=== Section Start ===
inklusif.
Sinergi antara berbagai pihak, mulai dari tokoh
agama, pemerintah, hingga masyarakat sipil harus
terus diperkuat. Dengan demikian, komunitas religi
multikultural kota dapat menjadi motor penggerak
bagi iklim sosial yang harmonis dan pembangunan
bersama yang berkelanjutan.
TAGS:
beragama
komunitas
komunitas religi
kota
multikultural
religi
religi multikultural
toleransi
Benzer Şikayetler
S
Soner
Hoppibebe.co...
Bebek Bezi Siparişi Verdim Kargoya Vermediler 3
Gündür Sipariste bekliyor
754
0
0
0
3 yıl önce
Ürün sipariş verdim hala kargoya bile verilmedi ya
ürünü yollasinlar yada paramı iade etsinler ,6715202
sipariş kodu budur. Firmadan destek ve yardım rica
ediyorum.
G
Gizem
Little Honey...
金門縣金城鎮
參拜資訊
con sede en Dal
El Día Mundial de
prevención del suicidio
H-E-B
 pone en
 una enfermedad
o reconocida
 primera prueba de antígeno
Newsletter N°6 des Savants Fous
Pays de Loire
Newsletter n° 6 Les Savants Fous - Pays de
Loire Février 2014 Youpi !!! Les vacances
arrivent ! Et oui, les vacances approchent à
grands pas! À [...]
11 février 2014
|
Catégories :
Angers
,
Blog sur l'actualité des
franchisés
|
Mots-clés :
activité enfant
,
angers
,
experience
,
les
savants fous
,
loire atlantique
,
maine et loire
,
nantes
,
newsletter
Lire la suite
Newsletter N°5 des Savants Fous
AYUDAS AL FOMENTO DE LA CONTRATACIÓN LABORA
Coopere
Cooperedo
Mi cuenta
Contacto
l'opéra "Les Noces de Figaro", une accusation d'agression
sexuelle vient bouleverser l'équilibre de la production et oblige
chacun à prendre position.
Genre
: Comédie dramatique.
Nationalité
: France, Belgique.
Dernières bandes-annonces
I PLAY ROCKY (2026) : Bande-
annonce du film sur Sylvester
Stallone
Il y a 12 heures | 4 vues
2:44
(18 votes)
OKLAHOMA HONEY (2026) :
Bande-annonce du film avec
=== Section End ===
(Instructions for the task) Write out the full listing without altering anything.

(Solution for this task)
inklusif.
Sinergi antara berbagai pihak, mulai dari tokoh
agama, pemerintah, hingga masyarakat sipil harus
terus diperkuat. Dengan demikian, komunitas religi
multikultural kota dapat menjadi motor penggerak
bagi iklim sosial yang harmonis dan pembangunan
bersama yang berkelanjutan.
TAGS:
beragama
komunitas
komunitas religi
kota
multikultural
religi
religi multikultural
toleransi
Benzer Şikayetler
S
Soner
Hoppibebe.co...
Bebek Bezi Siparişi Verdim Kargoya Vermediler 3
Gündür Sipariste bekliyor
754
0
0
0
3 yıl önce
Ürün sipariş verdim hala kargoya bile verilmedi ya
ürünü yollasinlar yada paramı iade etsinler ,6715202
sipariş kodu budur. Firmadan destek ve yardım rica
ediyorum.
G
Gizem
Little Honey...
金門縣金城鎮
參拜資訊
con sede en Dal
El Día Mundial de
prevención del suicidio
H-E-B
 pone en
 una enfermedad
o reconocida
 primera prueba de antígeno
Newsletter N°6 des Savants Fous
Pays de Loire
Newsletter n° 6 Les Savants Fous - Pays de
Loire Février 2014 Youpi !!! Les vacances
arrivent ! Et oui, les vacances approchent à
grands pas! À [...]
11 février 2014
|
Catégories :
Angers
,
Blog sur l'actualité des
franchisés
|
Mots-clés :
activité enfant
,
angers
,
experience
,
les
savants fous
,
loire atlantique
,
maine et loire
,
nantes
,
newsletter
Lire la suite
Newsletter N°5 des Savants Fous
AYUDAS AL FOMENTO DE LA CONTRATACIÓN LABORA
Coopere
Cooperedo
Mi cuenta
Contacto
l'opéra "Les Noces de Figaro", une accusation d'agression
sexuelle vient bouleverser l'équilibre de la production et oblige
chacun à prendre position.
Genre
: Comédie dramatique.
Nationalité
: France, Belgique.
Dernières bandes-annonces
I PLAY ROCKY (2026) : Bande-
annonce du film sur Sylvester
Stallone
Il y a 12 heures | 4 vues
2:44
(18 votes)
OKLAHOMA HONEY (2026) :
Bande-annonce du film avec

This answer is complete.